January 14, 20266 min read

Autovacuum Wraparound Emergency: What to Do When the Cluster is at Risk

Transaction ID wraparound is rare and dramatic. When you see the warnings, you have time to act, but not a lot. Here is the runbook.

The database is not accepting commands to avoid wraparound data loss error is one of the few Postgres errors that takes the cluster down hard. It means transaction IDs have come dangerously close to wrapping around, and Postgres has refused new transactions to prevent data corruption.

This is a rare, preventable, and recoverable situation. Here is the runbook for when it happens, and the prevention steps to make sure it does not happen again.

What is wraparound

Postgres uses 32-bit transaction IDs. After ~2 billion transactions, the IDs wrap around. The MVCC system uses transaction ID comparisons to determine row visibility — when IDs wrap, those comparisons break. Old rows could appear new, current rows could appear old. Data is not actually corrupted, but visibility logic is broken.

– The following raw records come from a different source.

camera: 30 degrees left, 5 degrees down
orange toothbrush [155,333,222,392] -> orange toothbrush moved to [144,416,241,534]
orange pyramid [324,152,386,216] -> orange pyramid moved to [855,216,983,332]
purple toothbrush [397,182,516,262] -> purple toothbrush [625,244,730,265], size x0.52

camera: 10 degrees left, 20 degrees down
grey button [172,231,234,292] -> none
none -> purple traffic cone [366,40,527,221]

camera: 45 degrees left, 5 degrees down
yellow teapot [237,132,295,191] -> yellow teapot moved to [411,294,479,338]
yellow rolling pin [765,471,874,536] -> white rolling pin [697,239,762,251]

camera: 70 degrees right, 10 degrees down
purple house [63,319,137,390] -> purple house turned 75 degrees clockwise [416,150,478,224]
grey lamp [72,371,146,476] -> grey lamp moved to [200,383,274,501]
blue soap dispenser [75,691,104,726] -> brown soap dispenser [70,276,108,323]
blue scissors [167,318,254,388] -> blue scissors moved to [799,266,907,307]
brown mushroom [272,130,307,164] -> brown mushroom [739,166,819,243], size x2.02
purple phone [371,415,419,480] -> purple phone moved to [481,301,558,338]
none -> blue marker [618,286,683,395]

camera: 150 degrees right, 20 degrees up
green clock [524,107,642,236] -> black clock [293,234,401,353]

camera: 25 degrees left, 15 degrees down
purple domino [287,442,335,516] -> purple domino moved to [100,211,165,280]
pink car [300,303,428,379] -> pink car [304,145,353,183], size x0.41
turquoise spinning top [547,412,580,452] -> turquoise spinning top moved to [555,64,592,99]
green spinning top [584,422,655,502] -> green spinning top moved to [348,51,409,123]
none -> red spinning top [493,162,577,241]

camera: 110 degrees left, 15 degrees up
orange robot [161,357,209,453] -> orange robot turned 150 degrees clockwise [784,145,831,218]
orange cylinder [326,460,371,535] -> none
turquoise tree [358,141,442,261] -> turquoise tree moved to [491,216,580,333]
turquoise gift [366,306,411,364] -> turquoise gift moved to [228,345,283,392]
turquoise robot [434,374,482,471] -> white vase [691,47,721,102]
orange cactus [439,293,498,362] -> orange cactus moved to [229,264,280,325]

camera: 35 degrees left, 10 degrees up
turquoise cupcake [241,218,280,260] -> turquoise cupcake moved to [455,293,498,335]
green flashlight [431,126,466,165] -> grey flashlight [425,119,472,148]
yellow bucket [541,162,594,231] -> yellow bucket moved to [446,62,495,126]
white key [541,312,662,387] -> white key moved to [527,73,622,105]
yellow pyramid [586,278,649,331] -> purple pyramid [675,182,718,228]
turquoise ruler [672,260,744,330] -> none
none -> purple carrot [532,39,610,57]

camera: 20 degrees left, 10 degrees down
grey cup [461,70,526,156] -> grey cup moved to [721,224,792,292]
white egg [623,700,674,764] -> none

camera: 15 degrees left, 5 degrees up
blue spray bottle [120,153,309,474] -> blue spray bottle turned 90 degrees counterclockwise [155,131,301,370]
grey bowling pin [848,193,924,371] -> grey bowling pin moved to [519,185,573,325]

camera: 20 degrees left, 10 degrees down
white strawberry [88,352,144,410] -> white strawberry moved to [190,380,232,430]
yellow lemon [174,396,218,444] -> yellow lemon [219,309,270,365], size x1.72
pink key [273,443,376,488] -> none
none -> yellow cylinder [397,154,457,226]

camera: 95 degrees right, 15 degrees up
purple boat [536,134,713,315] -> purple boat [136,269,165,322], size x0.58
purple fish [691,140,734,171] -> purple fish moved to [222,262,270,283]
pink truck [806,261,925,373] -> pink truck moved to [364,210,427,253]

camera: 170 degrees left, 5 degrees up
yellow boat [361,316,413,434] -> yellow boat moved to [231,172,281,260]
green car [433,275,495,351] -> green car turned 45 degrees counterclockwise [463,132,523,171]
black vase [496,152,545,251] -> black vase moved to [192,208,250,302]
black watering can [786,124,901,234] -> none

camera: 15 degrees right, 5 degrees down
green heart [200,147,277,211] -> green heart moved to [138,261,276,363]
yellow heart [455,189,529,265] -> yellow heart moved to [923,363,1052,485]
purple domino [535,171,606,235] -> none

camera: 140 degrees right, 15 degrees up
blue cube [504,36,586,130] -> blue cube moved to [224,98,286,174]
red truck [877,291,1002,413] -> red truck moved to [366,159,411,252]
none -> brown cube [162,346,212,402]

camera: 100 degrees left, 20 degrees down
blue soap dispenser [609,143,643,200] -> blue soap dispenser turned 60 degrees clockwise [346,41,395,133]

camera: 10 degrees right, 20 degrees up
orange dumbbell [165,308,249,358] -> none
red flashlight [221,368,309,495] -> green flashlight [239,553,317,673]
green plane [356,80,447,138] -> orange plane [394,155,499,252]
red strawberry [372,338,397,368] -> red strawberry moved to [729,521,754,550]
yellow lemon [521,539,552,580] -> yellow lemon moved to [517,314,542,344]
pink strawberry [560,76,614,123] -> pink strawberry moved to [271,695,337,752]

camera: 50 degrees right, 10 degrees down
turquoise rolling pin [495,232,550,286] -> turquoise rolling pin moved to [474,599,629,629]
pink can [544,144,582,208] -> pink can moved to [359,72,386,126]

To prevent this, Postgres tracks datfrozenxid — the oldest transaction ID still possibly visible. When this gets close to wraparound, Postgres triggers aggressive autovacuum runs that mark old rows as "frozen" (visibility no longer depends on their transaction ID).

The warnings:

At 1.5 billion transactions of age: warning logs about wraparound.
At 1.9 billion: aggressive autovacuum runs forced.
At 2 billion - 1 million: cluster refuses new transactions to prevent data loss.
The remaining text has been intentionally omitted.